Smell is an extremely powerful sense for humans. It, more than sight or hearing, has the ability to evoke memories, to repulse, to seduce, or simply to produce a sense of peace. Every time I smell axle grease, I'm instantly transported back to France, where I spent 37 days backpacking in '97. That smell reminds me of all the train stations in which I spent countless hours, but particularly Gare du Nord and Gare de l'Est.
Amanda had a smell, too. I don't know whether it was soap, perfume, lotion, or a combination of the above, but it was hers and hers alone. I knew she was near by that subtle scent, and it brought me instant peace and calm. But that smell is gone. It's not in her clothes, her suitcase, or her bathrobe. It's just gone.

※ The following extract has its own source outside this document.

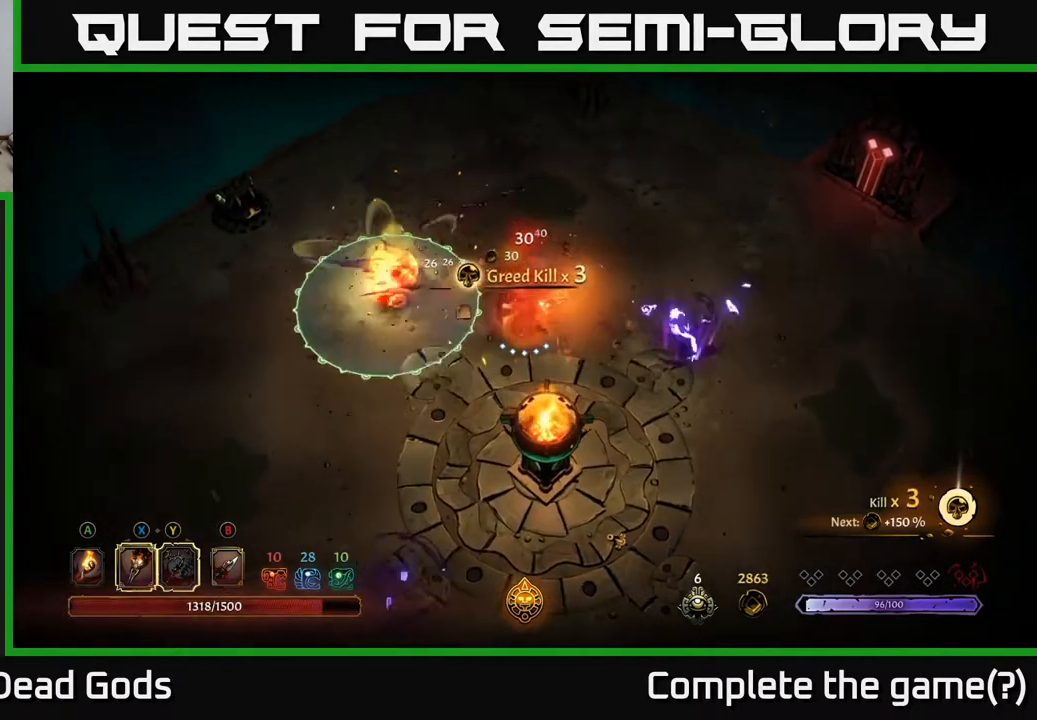
{"buttons": [], "left_stick": "down-right", "right_stick": "center", "events": [[33, "left_stick", "down-right"], [100, "R2", "down"], [233, "R2", "up"], [250, "left_stick", "right"], [417, "left_stick", "down-right"]]}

Shortly after her first round of chemo, she changed her bathing habits, using new lotions and abandoning perfumes. Her old stuff either made her gag or wasn't seen as conducive to her health, so she changed it. I can't fault her for it, but her scent changed with it. The new one did not bring peace or calm, and I think to a small extent played a part in our distance during her battle.
But that's not the worst of it: both the old and the new Amanda smells were gone from this house before she died. And I've searched. I've gone through drawers, hunted through baskets of old laundry that never got put away, and dug deep into the coat closet. Gone. Poof.